Do seeds talk to each other
as they gestate in the earth’s
deep, dark womb? Are there
secrets ripening with promises
that only unborn vegetables
can know — the alchemy between
trapped moisture and heat, between
fire and water, between desire
and drowning — before
the sapling cranes its neck
overground?
Is that how seeds find
their way inside chubby aubergines
and slender beans? Life bursting into life.
One unto a pod, a bed, a whole
efflorescent farm.
Is that how, by
Multiplying, desire eclipses
drowning?
I have thought of redoing
my hair many times. Imagined
pretty curls, bought a curler that
travels with me to places and
comes back in the suitcase, unused.
Or that smart-look, snappy boy-cut
That bold and edgy women don with
spunk. At the very least make it
shoulder length and leave it
open sometimes? I hear friends whisper,
“Come on, try it, it’ll grow back.”
I know this is true because when
my hairstylist — the husband — cut it
shorter than I had requested, it actually grew back.
On YouTube, I ceaselessly watch videos to learn
the art of a French roll and the French braid. I vow
to practice and get them right. Then I
go to the mirror and pull my hair into
a plain braid. Exactly like
my mother has done forever. There is
Wisdom in knowing a single plait tied
Well can save you from many bad
Hair days.
Morningness bathes you. Grandfather’s Arms rise skywards. The newspaper-man hurls elastic-clasped, rolled-up headlines into the porch. Mother lights the stove to wake up milk.
Ahir Bhairav takes you to a place so empty, it’s full. The absolute centre of nothingness. The beginning of all beginnings. A lighthole.

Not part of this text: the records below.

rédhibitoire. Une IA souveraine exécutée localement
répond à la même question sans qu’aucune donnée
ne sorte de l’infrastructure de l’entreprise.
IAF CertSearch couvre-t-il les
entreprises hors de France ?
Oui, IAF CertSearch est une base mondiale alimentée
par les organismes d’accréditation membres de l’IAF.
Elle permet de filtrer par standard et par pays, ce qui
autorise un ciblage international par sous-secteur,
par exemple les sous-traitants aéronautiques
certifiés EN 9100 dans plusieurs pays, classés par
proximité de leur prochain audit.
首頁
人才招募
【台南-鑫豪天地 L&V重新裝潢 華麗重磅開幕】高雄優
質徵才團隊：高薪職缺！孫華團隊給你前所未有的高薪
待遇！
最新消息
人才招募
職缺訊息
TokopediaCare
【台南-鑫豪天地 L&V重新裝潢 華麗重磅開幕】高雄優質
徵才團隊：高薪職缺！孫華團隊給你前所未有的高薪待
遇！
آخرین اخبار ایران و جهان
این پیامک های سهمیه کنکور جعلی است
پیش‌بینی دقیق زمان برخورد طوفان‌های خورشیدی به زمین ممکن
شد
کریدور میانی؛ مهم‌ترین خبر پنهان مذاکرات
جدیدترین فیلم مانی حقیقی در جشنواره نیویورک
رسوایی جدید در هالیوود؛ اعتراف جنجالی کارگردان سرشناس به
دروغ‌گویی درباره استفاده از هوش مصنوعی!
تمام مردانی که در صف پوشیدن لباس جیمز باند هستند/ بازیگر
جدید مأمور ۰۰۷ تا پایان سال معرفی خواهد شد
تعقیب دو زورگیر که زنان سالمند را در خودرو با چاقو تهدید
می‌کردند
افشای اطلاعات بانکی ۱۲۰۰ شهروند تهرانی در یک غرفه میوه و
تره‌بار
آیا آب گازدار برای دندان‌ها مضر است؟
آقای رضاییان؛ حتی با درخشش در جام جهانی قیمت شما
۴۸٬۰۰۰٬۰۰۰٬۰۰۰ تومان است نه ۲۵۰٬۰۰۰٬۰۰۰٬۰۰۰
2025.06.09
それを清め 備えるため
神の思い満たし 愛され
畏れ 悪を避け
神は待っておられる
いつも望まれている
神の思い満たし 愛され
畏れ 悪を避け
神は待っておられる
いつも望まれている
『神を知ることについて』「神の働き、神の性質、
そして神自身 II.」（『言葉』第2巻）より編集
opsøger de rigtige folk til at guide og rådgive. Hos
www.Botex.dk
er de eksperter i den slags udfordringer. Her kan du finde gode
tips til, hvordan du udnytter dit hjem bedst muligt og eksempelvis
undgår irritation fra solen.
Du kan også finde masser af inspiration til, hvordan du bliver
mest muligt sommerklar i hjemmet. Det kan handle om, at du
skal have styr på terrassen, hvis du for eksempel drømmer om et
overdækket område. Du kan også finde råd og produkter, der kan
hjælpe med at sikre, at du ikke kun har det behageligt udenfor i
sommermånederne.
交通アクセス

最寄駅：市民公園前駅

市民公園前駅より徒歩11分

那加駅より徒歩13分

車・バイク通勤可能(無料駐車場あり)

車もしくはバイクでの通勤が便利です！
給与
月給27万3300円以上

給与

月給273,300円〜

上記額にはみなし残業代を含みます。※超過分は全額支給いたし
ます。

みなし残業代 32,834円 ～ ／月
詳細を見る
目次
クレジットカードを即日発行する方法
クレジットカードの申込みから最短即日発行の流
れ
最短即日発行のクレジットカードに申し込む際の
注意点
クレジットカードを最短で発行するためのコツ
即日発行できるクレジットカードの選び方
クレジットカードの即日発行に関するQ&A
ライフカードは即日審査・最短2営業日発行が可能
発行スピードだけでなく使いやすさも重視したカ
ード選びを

In a slowly-igniting corner of your mind, your guru’s saintly beard unspools. You can hear him talking about the sadhu who devoted his life to the service of Bhairav, the primordial sound. Your guru’s smile is a cryptic message now.
Vilayat and Imrat lead you with strings. Unscratched morning flows into a cowshed. The uniraga sadhu still befuddles, but with Ahir Bhairav, you partake in a fraction of his madness, his self-absorbed samadhi in the lighthole.
The school girl dreams. One day she’ll tune her voice to the throat of the songbird whose call mocks the cage of age.
***
2.
FISH OUT OF WATER
Water was the first traitor she came To know. It didn’t drown her. Seasoned traitors seldom do that. She was the river’s sibling-child, knew its mood swings, joaar and bhata like she did her night terrors, throat-clasping. Easy to forget once the grip loosened.
When father spread his net over its body, the river heaved through the mesh, packing fish into its giant mouth. She should have known then What it is to be thrown onto dry Ground. Gasp. Wriggle. Writhe. Succumb. Forget that water ever nestled your breath.
The river’s betrayal came not in abandoning her. It did when it became a concrete mesh, And she, a fish in the city’s sewage tank.
A long-dead poet brings home truths to the work desk. Mid-day ennui seeks lunch break and a walk in the park. Between flesh and flight, the girl chooses to ride the breeze Like kebab smoke trailing the gallies of purani Delhi. Careless, footloose. Another dead poet dreams of a new day on earth, a more womanly day. Old wounds find new ways of festering. Congealed blood rejects washing. Rain harnesses in megapixels tears that no longer wet hearts.
The cubicle slumbers with a whirr of weekday monotony.
Defying screen slavedom, we three meet for lunch. She
from China, I from India and she from Canada. School
harks back to the lunch table as I cajole her to share
my chicken pot-pie. We discuss roots. “South-western China,”
she says, hastening to add the immigrant’s near excusatory,
“but education in Beijing and Shanghai.” She nods
when I speak of women and their place in Asia. My
“decent-enough-to-earn-me-a-writing-job-English”
surprises her. We branch out into languages thus.
Mandarin is hers. She makes sure her child mutters
it too, even though he claims to be a Canadian. I
talk about my mother tongue and how it created a new
country. Their eyes brighten, ears perk up. And she, the lanky,
blue-eyed one is taking a shot at Italian, her husband’s
root tongue. “Oh Italian!” our Asian friend squeals,
“Do they all carry guns there?”
And so we begin making
maps with fleeting-floating stock images, hackneyed
threads–losing sight and redeeming it with a native’s
estimation. I tell them about India, its many topographies–
“each state a country unto itself,” the need for
its women to develop lateral vision and thick
skins. What’s her origin, I ask the blue-eyed one.
“Danish-Swede hybrid,” she says lamenting the inhuming of
both languages beneath the inter-generational sedimentation
over the arctic snow.
We part with sweet somethings, convoluted
cartography and a promise to “do this again.”